Add ability to remove HTTP response headers in the HTTP connection manager after HTTP filters have executed

[henrymwang]

Title: Add ability to remove HTTP response headers in the HTTP connection manager after HTTP filters have executed

Description:
The HTTP connection manager offers early header request mutations which run before HTTP filters:

• envoy/api/envoy/extensions/filters/network/http_connection_manager/v3/http_connection_manager.proto

  Line 678 in 0038ebb

  repeated config.core.v3.TypedExtensionConfig early_header_mutation_extensions = 52;

  .

• envoy/source/common/http/conn_manager_impl.cc

  Line 1372 in 0038ebb

  const auto mutate_result = ConnectionManagerUtility::mutateRequestHeaders(

We have a similar need for stripping response headers after HTTP filters have executed. This would be useful in situations where HTTP filters might add response headers unintentionally that we'd like to ensure are never leaked.

This could be implemented by adding a new field to the HTTP connection manager config and updating encodeHeaders here,

envoy/source/common/http/conn_manager_impl.cc

Line 1788 in 0038ebb

ConnectionManagerUtility::mutateResponseHeaders(

.

We can prepare a patch if this sounds reasonable.

[optional Relevant Links:]

Any extra documentation required to understand the issue.

[zuercher]

I sort of expected response_headers_to_remove to handle this, but I don't think it does (maybe it used to).

cc @alyssawilk

[henrymwang]

I sort of expected response_headers_to_remove to handle this, but I don't think it does (maybe it used to).

For a test: I added a network listener with 2 http filters: health-check filter in no pass through mode, then the http router filter. The http health-check filter adds some headers and uses localReply if it matches the /healthy (responds with a 200). When I curl the health path, it always returns the header x-envoy-upstream-healthchecked-cluster, which is automatically added by the http healthcheck filter.

Because the http router filter is last, it also modifies response headers first so it's too late then. Another option might be adding a filter in front to remove the response headers but it would require extra care about filter ordering. My proposal is to add this ability to unconditionally remove response headers, even ones added by http filters running before the http router.

[agrawroh]

@henrymwang You can have HeaderMutation as the first filter in the chain and specify any headers you'd like to remove from the outgoing response in response_mutations. On the response path, the filter chain is reversed and this filter would be invoked last. This way you won't be depending on the router filter to do the mutations for you as you have correctly identified that any other filters in the chain could mutate the response after the router filter have already executed.

[henrymwang]

You can have HeaderMutation as the first filter in the chain and specify any headers you'd like to remove from the outgoing response in response_mutations. On the response path, the filter chain is reversed and this filter would be invoked last.

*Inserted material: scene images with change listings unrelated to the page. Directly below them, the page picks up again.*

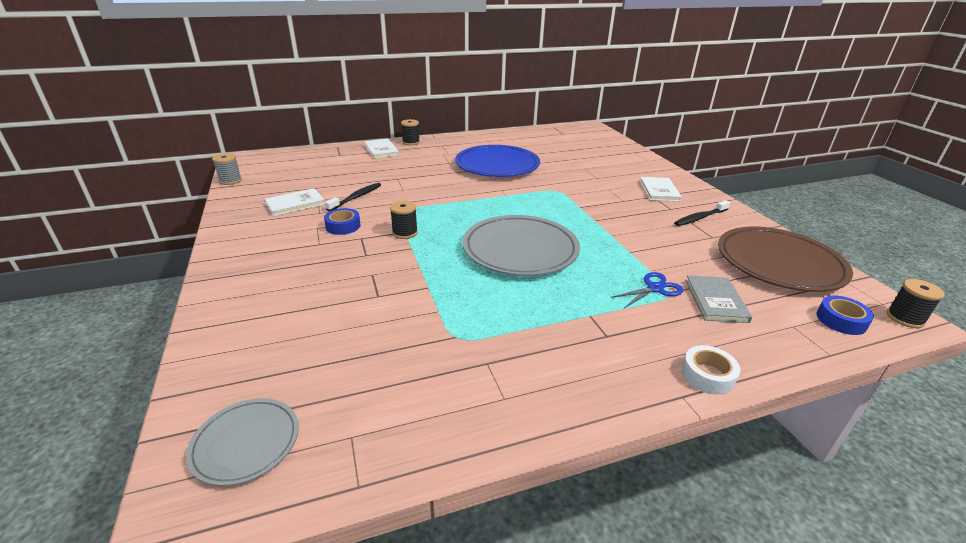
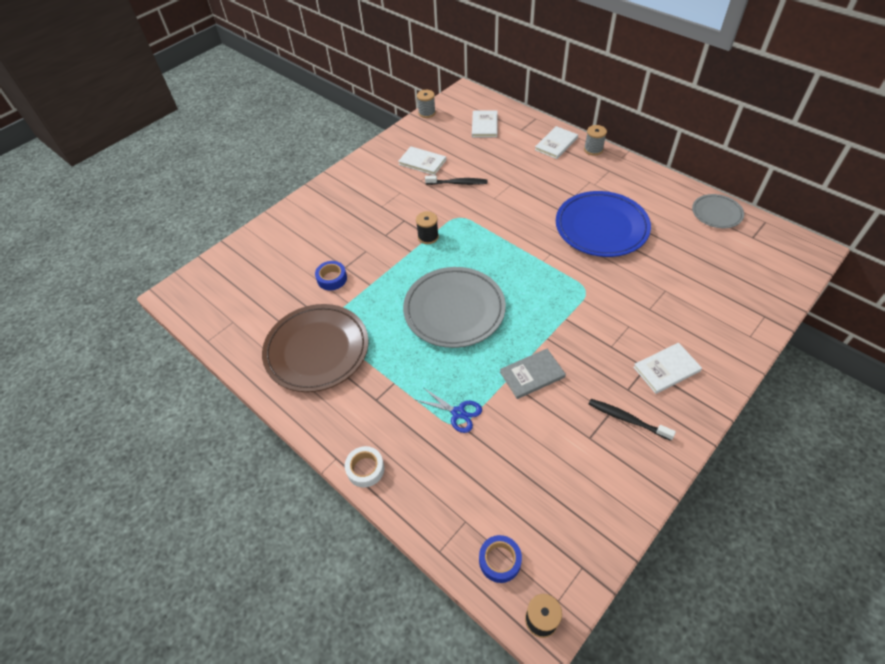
camera: 65 degrees right, 20 degrees up
(246, 443) = (212, 288): grey plate -> grey plate (716, 213)
(304, 165) = (484, 125): none -> white book
(343, 226) = (412, 202): blue tape -> blue tape (332, 279)
(411, 142) = (593, 149): black spool -> grey spool
(716, 300) = (468, 459): grey book -> grey book (532, 375)
(779, 263) = (576, 503): brown plate -> brown plate (317, 350)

This way you won't be depending on the router filter to do the mutations for you as you have correctly identified that any other filters in the chain could mutate the response after the router filter have already executed.

I've tried that as well without any luck - I believe that's because this extension only works on the HTTP connection manager's request path and it doesn't apply currently to response headers.

Code snippets:

• envoy/source/common/http/conn_manager_impl.cc

  Line 1372 in 47f99c5

  const auto mutate_result = ConnectionManagerUtility::mutateRequestHeaders(

• envoy/source/common/http/conn_manager_utility.cc

  Line 94 in 47f99c5

  for (const auto& extension : config.earlyHeaderMutationExtensions()) {

[agrawroh]

@henrymwang Could you link your Envoy config?